The records below are to be written out again, exactly as they appear.

..............................

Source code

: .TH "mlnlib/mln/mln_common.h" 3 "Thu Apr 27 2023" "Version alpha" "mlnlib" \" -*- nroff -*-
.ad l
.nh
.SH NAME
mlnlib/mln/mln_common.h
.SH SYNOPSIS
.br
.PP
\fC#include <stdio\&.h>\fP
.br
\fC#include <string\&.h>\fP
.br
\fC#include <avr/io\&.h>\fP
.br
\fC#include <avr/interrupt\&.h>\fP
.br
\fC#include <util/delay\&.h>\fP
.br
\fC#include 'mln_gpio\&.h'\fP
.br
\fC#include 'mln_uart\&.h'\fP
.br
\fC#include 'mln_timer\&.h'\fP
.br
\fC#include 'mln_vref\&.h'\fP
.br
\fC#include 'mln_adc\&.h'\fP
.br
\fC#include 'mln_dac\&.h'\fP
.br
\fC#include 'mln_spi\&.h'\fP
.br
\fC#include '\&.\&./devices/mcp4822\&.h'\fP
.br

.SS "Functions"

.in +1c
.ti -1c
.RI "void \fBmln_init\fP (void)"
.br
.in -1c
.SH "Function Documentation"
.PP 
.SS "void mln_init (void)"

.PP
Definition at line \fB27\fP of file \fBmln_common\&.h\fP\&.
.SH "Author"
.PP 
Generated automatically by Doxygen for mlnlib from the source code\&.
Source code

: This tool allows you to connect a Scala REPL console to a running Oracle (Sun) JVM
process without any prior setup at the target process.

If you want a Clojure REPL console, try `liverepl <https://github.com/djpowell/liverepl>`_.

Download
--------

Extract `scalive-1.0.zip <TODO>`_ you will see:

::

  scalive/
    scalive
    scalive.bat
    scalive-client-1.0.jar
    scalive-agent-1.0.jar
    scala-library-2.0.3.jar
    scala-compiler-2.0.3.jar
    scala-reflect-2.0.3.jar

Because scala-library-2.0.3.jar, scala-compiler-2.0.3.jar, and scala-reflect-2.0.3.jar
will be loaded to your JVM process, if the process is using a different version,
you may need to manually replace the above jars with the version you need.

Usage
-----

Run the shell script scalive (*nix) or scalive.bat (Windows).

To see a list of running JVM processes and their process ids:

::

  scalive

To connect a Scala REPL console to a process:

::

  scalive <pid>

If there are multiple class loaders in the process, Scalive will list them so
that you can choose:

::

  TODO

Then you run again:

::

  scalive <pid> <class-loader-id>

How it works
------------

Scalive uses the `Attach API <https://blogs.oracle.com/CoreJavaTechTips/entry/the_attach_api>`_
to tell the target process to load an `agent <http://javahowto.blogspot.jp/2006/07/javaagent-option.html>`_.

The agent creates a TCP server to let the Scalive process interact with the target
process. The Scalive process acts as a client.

..............................

### Answer area
Source code

: .TH "mlnlib/mln/mln_common.h" 3 "Thu Apr 27 2023" "Version alpha" "mlnlib" \" -*- nroff -*-
.ad l
.nh
.SH NAME
mlnlib/mln/mln_common.h
.SH SYNOPSIS
.br
.PP
\fC#include <stdio\&.h>\fP
.br
\fC#include <string\&.h>\fP
.br
\fC#include <avr/io\&.h>\fP
.br
\fC#include <avr/interrupt\&.h>\fP
.br
\fC#include <util/delay\&.h>\fP
.br
\fC#include 'mln_gpio\&.h'\fP
.br
\fC#include 'mln_uart\&.h'\fP
.br
\fC#include 'mln_timer\&.h'\fP
.br
\fC#include 'mln_vref\&.h'\fP
.br
\fC#include 'mln_adc\&.h'\fP
.br
\fC#include 'mln_dac\&.h'\fP
.br
\fC#include 'mln_spi\&.h'\fP
.br
\fC#include '\&.\&./devices/mcp4822\&.h'\fP
.br

.SS "Functions"

.in +1c
.ti -1c
.RI "void \fBmln_init\fP (void)"
.br
.in -1c
.SH "Function Documentation"
.PP 
.SS "void mln_init (void)"

.PP
Definition at line \fB27\fP of file \fBmln_common\&.h\fP\&.
.SH "Author"
.PP 
Generated automatically by Doxygen for mlnlib from the source code\&.
Source code

: This tool allows you to connect a Scala REPL console to a running Oracle (Sun) JVM
process without any prior setup at the target process.

If you want a Clojure REPL console, try `liverepl <https://github.com/djpowell/liverepl>`_.

Download
--------

Extract `scalive-1.0.zip <TODO>`_ you will see:

::

  scalive/
    scalive
    scalive.bat
    scalive-client-1.0.jar
    scalive-agent-1.0.jar
    scala-library-2.0.3.jar
    scala-compiler-2.0.3.jar
    scala-reflect-2.0.3.jar

Because scala-library-2.0.3.jar, scala-compiler-2.0.3.jar, and scala-reflect-2.0.3.jar
will be loaded to your JVM process, if the process is using a different version,
you may need to manually replace the above jars with the version you need.

Usage
-----

Run the shell script scalive (*nix) or scalive.bat (Windows).

To see a list of running JVM processes and their process ids:

::

  scalive

To connect a Scala REPL console to a process:

::

  scalive <pid>

If there are multiple class loaders in the process, Scalive will list them so
that you can choose:

::

  TODO

Then you run again:

::

  scalive <pid> <class-loader-id>

How it works
------------

Scalive uses the `Attach API <https://blogs.oracle.com/CoreJavaTechTips/entry/the_attach_api>`_
to tell the target process to load an `agent <http://javahowto.blogspot.jp/2006/07/javaagent-option.html>`_.

The agent creates a TCP server to let the Scalive process interact with the target
process. The Scalive process acts as a client.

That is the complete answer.